Task objective: Given the listing below, write out exactly the lines starting with the line that has "middle dip: (133, 145)" and going on through the line that has "thumb cmc: (144, 100)", both kept.

Dataset extract:
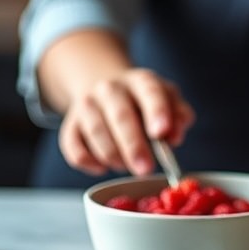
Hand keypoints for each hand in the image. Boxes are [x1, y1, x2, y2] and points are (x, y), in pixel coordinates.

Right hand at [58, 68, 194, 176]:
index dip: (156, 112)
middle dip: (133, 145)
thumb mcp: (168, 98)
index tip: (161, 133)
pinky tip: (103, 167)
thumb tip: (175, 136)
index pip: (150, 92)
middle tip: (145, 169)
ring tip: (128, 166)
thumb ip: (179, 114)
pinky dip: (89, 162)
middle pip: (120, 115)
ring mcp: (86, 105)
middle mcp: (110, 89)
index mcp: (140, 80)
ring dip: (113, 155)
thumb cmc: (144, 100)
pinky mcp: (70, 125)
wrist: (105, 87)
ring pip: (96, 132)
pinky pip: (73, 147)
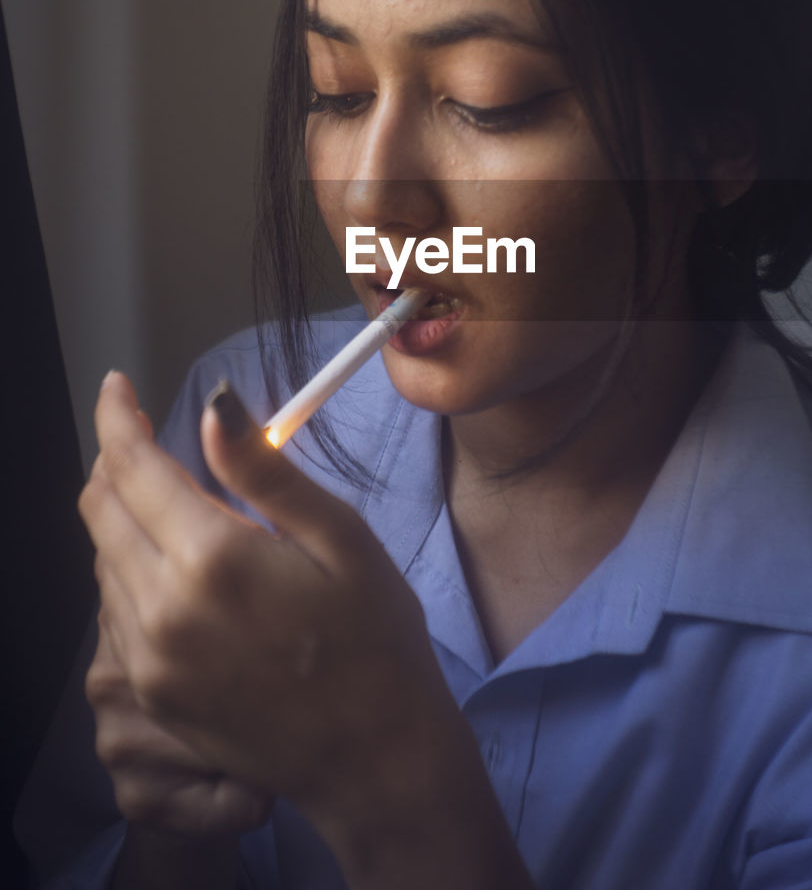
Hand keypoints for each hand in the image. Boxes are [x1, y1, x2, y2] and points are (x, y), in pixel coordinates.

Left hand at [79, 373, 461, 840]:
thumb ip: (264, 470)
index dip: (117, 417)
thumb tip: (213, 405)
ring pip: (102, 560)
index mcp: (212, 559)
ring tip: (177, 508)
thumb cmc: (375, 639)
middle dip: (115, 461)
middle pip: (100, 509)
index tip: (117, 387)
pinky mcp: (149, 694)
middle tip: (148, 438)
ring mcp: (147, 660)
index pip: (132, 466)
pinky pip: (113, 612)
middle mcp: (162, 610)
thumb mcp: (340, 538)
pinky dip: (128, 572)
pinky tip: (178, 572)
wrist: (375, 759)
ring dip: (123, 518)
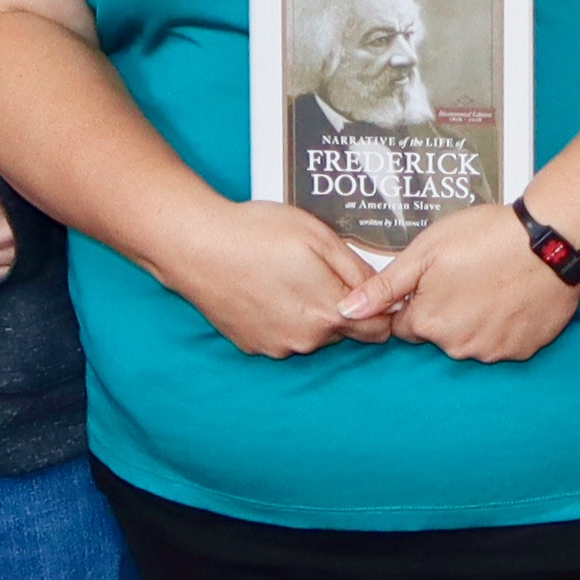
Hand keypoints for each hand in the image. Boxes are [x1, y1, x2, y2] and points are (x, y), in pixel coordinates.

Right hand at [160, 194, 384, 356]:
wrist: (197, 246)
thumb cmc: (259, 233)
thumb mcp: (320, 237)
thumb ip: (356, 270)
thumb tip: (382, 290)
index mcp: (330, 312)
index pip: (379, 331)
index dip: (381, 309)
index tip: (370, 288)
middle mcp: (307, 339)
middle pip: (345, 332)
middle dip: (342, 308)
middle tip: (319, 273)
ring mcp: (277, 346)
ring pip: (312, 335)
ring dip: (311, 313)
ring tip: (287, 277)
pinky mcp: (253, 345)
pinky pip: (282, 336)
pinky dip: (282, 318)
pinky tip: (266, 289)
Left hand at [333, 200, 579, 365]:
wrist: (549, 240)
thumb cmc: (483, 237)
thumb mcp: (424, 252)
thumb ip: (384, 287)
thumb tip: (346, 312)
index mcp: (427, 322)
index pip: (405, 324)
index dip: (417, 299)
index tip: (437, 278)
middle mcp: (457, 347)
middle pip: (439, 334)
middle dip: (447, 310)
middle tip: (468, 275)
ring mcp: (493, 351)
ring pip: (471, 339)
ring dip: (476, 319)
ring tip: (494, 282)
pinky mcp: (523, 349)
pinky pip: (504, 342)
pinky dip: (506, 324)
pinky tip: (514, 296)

...

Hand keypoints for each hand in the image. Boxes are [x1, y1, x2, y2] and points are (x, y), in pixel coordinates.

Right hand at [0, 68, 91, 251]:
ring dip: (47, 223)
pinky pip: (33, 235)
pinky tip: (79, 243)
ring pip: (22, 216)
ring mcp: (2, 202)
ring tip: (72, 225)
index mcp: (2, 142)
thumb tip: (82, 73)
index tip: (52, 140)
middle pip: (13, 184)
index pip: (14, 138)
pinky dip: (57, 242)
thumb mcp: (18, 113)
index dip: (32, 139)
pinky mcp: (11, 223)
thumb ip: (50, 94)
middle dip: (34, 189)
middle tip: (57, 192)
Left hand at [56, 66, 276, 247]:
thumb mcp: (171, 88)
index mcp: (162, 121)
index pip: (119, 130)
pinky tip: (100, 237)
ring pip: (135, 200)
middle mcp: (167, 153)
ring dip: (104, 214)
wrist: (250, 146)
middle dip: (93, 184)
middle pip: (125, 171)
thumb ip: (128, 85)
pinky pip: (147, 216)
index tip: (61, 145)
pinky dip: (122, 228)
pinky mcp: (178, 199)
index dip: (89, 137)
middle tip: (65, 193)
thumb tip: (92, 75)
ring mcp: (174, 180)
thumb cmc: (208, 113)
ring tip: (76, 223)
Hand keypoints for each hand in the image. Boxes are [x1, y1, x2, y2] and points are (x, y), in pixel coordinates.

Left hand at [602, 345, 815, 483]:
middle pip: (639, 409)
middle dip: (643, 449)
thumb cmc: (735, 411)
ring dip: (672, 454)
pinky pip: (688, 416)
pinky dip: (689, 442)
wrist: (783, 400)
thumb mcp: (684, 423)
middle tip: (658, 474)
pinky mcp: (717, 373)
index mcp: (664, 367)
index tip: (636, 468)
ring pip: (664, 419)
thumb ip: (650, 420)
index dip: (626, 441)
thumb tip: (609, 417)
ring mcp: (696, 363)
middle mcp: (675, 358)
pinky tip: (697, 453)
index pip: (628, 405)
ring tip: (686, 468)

Completed task:
middle dip: (133, 145)
thumb mcp: (168, 98)
index tip: (161, 133)
pinky tip: (103, 167)
thumb tip: (175, 136)
index pip: (150, 92)
middle tip: (145, 169)
ring tip: (128, 166)
thumb ip: (179, 114)
pinky dip: (89, 162)
middle pip: (120, 115)
ring mcp: (86, 105)
middle mcp: (110, 89)
index mcp: (140, 80)
ring dip: (113, 155)
thumb cmc: (144, 100)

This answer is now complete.